MATERIAL PROVIDED –
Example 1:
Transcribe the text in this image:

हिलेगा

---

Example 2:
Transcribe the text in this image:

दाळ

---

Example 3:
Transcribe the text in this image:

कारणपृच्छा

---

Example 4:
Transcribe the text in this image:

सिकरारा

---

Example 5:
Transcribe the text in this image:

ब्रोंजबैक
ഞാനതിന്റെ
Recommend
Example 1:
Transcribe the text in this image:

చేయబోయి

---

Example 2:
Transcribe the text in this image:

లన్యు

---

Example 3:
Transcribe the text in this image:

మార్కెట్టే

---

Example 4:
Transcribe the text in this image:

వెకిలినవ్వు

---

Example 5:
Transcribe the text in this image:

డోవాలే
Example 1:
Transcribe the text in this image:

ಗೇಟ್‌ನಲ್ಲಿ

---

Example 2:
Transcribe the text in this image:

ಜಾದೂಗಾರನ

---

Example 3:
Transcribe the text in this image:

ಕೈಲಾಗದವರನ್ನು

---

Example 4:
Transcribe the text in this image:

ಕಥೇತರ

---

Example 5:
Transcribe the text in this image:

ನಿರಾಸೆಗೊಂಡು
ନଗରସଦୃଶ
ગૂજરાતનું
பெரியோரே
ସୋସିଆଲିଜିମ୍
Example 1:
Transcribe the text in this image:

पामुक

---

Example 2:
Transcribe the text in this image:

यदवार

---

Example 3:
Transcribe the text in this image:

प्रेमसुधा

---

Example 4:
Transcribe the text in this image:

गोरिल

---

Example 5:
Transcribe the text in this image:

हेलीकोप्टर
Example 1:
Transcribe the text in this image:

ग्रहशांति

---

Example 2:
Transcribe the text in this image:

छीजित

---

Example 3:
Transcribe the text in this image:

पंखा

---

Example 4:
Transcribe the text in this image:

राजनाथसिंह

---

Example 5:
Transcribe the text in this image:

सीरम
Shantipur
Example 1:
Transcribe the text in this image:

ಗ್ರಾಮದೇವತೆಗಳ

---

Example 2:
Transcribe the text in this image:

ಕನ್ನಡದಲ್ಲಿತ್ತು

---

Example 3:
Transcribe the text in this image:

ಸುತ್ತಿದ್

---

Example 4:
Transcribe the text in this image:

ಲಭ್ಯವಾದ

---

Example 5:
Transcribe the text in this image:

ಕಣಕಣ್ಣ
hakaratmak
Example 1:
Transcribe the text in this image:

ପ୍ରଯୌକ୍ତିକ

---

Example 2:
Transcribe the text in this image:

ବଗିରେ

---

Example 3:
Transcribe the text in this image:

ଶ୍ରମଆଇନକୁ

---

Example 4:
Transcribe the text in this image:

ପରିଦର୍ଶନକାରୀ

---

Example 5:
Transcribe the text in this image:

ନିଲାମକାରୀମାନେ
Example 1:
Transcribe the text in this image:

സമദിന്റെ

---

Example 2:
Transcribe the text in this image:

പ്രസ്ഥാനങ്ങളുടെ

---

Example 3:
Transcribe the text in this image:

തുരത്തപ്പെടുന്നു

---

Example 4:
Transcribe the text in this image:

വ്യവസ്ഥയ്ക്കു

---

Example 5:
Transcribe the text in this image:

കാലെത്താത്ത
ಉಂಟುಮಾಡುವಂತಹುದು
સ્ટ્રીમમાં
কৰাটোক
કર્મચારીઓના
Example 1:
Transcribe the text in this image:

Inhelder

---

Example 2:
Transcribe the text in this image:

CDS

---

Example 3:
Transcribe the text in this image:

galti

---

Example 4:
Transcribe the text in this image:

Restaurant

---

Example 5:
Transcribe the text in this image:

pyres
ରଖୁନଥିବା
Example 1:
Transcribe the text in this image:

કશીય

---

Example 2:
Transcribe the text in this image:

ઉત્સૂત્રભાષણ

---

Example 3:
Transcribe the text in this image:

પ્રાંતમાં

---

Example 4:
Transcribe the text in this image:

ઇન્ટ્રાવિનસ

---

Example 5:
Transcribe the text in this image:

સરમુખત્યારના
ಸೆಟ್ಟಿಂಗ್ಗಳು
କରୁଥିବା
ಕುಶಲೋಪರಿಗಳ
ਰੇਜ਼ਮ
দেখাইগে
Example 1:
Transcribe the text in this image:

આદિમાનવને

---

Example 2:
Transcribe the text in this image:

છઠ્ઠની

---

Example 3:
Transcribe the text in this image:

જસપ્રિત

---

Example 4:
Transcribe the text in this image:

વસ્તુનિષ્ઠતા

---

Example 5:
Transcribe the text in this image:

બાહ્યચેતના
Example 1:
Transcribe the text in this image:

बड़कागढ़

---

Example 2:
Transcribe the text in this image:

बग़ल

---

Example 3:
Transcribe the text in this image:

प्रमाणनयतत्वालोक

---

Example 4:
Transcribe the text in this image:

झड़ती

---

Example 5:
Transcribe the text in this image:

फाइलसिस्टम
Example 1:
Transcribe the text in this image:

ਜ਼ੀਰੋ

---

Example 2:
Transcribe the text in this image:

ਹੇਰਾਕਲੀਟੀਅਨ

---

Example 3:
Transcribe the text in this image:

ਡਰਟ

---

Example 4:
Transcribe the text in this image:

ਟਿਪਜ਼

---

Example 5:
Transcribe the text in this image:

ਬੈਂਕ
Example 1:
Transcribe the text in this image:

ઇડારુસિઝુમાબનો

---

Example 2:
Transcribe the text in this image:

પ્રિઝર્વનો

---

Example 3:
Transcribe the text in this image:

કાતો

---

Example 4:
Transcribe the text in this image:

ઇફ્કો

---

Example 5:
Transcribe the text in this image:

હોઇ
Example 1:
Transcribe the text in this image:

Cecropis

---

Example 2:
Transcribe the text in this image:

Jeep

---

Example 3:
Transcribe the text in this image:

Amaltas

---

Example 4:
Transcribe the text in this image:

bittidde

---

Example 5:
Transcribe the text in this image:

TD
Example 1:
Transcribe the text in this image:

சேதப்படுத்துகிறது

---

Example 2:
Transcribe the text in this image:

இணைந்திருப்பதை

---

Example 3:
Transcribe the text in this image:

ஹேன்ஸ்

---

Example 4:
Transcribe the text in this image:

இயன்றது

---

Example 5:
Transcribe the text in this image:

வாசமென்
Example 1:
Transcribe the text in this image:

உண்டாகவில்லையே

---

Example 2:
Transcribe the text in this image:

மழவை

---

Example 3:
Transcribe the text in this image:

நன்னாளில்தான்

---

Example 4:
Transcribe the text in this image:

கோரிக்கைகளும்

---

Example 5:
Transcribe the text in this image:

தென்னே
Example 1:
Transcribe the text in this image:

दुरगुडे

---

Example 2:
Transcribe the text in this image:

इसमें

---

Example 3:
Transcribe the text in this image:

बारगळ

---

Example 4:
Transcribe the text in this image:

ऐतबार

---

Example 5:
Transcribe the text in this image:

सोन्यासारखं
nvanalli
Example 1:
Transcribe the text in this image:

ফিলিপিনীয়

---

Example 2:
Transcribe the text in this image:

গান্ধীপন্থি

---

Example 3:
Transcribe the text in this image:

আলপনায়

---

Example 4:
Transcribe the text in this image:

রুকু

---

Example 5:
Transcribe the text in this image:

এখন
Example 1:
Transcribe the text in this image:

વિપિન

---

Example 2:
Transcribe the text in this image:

WHAT IS BEING ASKED – Word for word, transcribe the entire listing shown above.

ANSWER BOX –
Example 1:
Transcribe the text in this image:

हिलेगा

---

Example 2:
Transcribe the text in this image:

दाळ

---

Example 3:
Transcribe the text in this image:

कारणपृच्छा

---

Example 4:
Transcribe the text in this image:

सिकरारा

---

Example 5:
Transcribe the text in this image:

ब्रोंजबैक
ഞാനതിന്റെ
Recommend
Example 1:
Transcribe the text in this image:

చేయబోయి

---

Example 2:
Transcribe the text in this image:

లన్యు

---

Example 3:
Transcribe the text in this image:

మార్కెట్టే

---

Example 4:
Transcribe the text in this image:

వెకిలినవ్వు

---

Example 5:
Transcribe the text in this image:

డోవాలే
Example 1:
Transcribe the text in this image:

ಗೇಟ್‌ನಲ್ಲಿ

---

Example 2:
Transcribe the text in this image:

ಜಾದೂಗಾರನ

---

Example 3:
Transcribe the text in this image:

ಕೈಲಾಗದವರನ್ನು

---

Example 4:
Transcribe the text in this image:

ಕಥೇತರ

---

Example 5:
Transcribe the text in this image:

ನಿರಾಸೆಗೊಂಡು
ନଗରସଦୃଶ
ગૂજરાતનું
பெரியோரே
ସୋସିଆଲିଜିମ୍
Example 1:
Transcribe the text in this image:

पामुक

---

Example 2:
Transcribe the text in this image:

यदवार

---

Example 3:
Transcribe the text in this image:

प्रेमसुधा

---

Example 4:
Transcribe the text in this image:

गोरिल

---

Example 5:
Transcribe the text in this image:

हेलीकोप्टर
Example 1:
Transcribe the text in this image:

ग्रहशांति

---

Example 2:
Transcribe the text in this image:

छीजित

---

Example 3:
Transcribe the text in this image:

पंखा

---

Example 4:
Transcribe the text in this image:

राजनाथसिंह

---

Example 5:
Transcribe the text in this image:

सीरम
Shantipur
Example 1:
Transcribe the text in this image:

ಗ್ರಾಮದೇವತೆಗಳ

---

Example 2:
Transcribe the text in this image:

ಕನ್ನಡದಲ್ಲಿತ್ತು

---

Example 3:
Transcribe the text in this image:

ಸುತ್ತಿದ್

---

Example 4:
Transcribe the text in this image:

ಲಭ್ಯವಾದ

---

Example 5:
Transcribe the text in this image:

ಕಣಕಣ್ಣ
hakaratmak
Example 1:
Transcribe the text in this image:

ପ୍ରଯୌକ୍ତିକ

---

Example 2:
Transcribe the text in this image:

ବଗିରେ

---

Example 3:
Transcribe the text in this image:

ଶ୍ରମଆଇନକୁ

---

Example 4:
Transcribe the text in this image:

ପରିଦର୍ଶନକାରୀ

---

Example 5:
Transcribe the text in this image:

ନିଲାମକାରୀମାନେ
Example 1:
Transcribe the text in this image:

സമദിന്റെ

---

Example 2:
Transcribe the text in this image:

പ്രസ്ഥാനങ്ങളുടെ

---

Example 3:
Transcribe the text in this image:

തുരത്തപ്പെടുന്നു

---

Example 4:
Transcribe the text in this image:

വ്യവസ്ഥയ്ക്കു

---

Example 5:
Transcribe the text in this image:

കാലെത്താത്ത
ಉಂಟುಮಾಡುವಂತಹುದು
સ્ટ્રીમમાં
কৰাটোক
કર્મચારીઓના
Example 1:
Transcribe the text in this image:

Inhelder

---

Example 2:
Transcribe the text in this image:

CDS

---

Example 3:
Transcribe the text in this image:

galti

---

Example 4:
Transcribe the text in this image:

Restaurant

---

Example 5:
Transcribe the text in this image:

pyres
ରଖୁନଥିବା
Example 1:
Transcribe the text in this image:

કશીય

---

Example 2:
Transcribe the text in this image:

ઉત્સૂત્રભાષણ

---

Example 3:
Transcribe the text in this image:

પ્રાંતમાં

---

Example 4:
Transcribe the text in this image:

ઇન્ટ્રાવિનસ

---

Example 5:
Transcribe the text in this image:

સરમુખત્યારના
ಸೆಟ್ಟಿಂಗ್ಗಳು
କରୁଥିବା
ಕುಶಲೋಪರಿಗಳ
ਰੇਜ਼ਮ
দেখাইগে
Example 1:
Transcribe the text in this image:

આદિમાનવને

---

Example 2:
Transcribe the text in this image:

છઠ્ઠની

---

Example 3:
Transcribe the text in this image:

જસપ્રિત

---

Example 4:
Transcribe the text in this image:

વસ્તુનિષ્ઠતા

---

Example 5:
Transcribe the text in this image:

બાહ્યચેતના
Example 1:
Transcribe the text in this image:

बड़कागढ़

---

Example 2:
Transcribe the text in this image:

बग़ल

---

Example 3:
Transcribe the text in this image:

प्रमाणनयतत्वालोक

---

Example 4:
Transcribe the text in this image:

झड़ती

---

Example 5:
Transcribe the text in this image:

फाइलसिस्टम
Example 1:
Transcribe the text in this image:

ਜ਼ੀਰੋ

---

Example 2:
Transcribe the text in this image:

ਹੇਰਾਕਲੀਟੀਅਨ

---

Example 3:
Transcribe the text in this image:

ਡਰਟ

---

Example 4:
Transcribe the text in this image:

ਟਿਪਜ਼

---

Example 5:
Transcribe the text in this image:

ਬੈਂਕ
Example 1:
Transcribe the text in this image:

ઇડારુસિઝુમાબનો

---

Example 2:
Transcribe the text in this image:

પ્રિઝર્વનો

---

Example 3:
Transcribe the text in this image:

કાતો

---

Example 4:
Transcribe the text in this image:

ઇફ્કો

---

Example 5:
Transcribe the text in this image:

હોઇ
Example 1:
Transcribe the text in this image:

Cecropis

---

Example 2:
Transcribe the text in this image:

Jeep

---

Example 3:
Transcribe the text in this image:

Amaltas

---

Example 4:
Transcribe the text in this image:

bittidde

---

Example 5:
Transcribe the text in this image:

TD
Example 1:
Transcribe the text in this image:

சேதப்படுத்துகிறது

---

Example 2:
Transcribe the text in this image:

இணைந்திருப்பதை

---

Example 3:
Transcribe the text in this image:

ஹேன்ஸ்

---

Example 4:
Transcribe the text in this image:

இயன்றது

---

Example 5:
Transcribe the text in this image:

வாசமென்
Example 1:
Transcribe the text in this image:

உண்டாகவில்லையே

---

Example 2:
Transcribe the text in this image:

மழவை

---

Example 3:
Transcribe the text in this image:

நன்னாளில்தான்

---

Example 4:
Transcribe the text in this image:

கோரிக்கைகளும்

---

Example 5:
Transcribe the text in this image:

தென்னே
Example 1:
Transcribe the text in this image:

दुरगुडे

---

Example 2:
Transcribe the text in this image:

इसमें

---

Example 3:
Transcribe the text in this image:

बारगळ

---

Example 4:
Transcribe the text in this image:

ऐतबार

---

Example 5:
Transcribe the text in this image:

सोन्यासारखं
nvanalli
Example 1:
Transcribe the text in this image:

ফিলিপিনীয়

---

Example 2:
Transcribe the text in this image:

গান্ধীপন্থি

---

Example 3:
Transcribe the text in this image:

আলপনায়

---

Example 4:
Transcribe the text in this image:

রুকু

---

Example 5:
Transcribe the text in this image:

এখন
Example 1:
Transcribe the text in this image:

વિપિન

---

Example 2:
Transcribe the text in this image:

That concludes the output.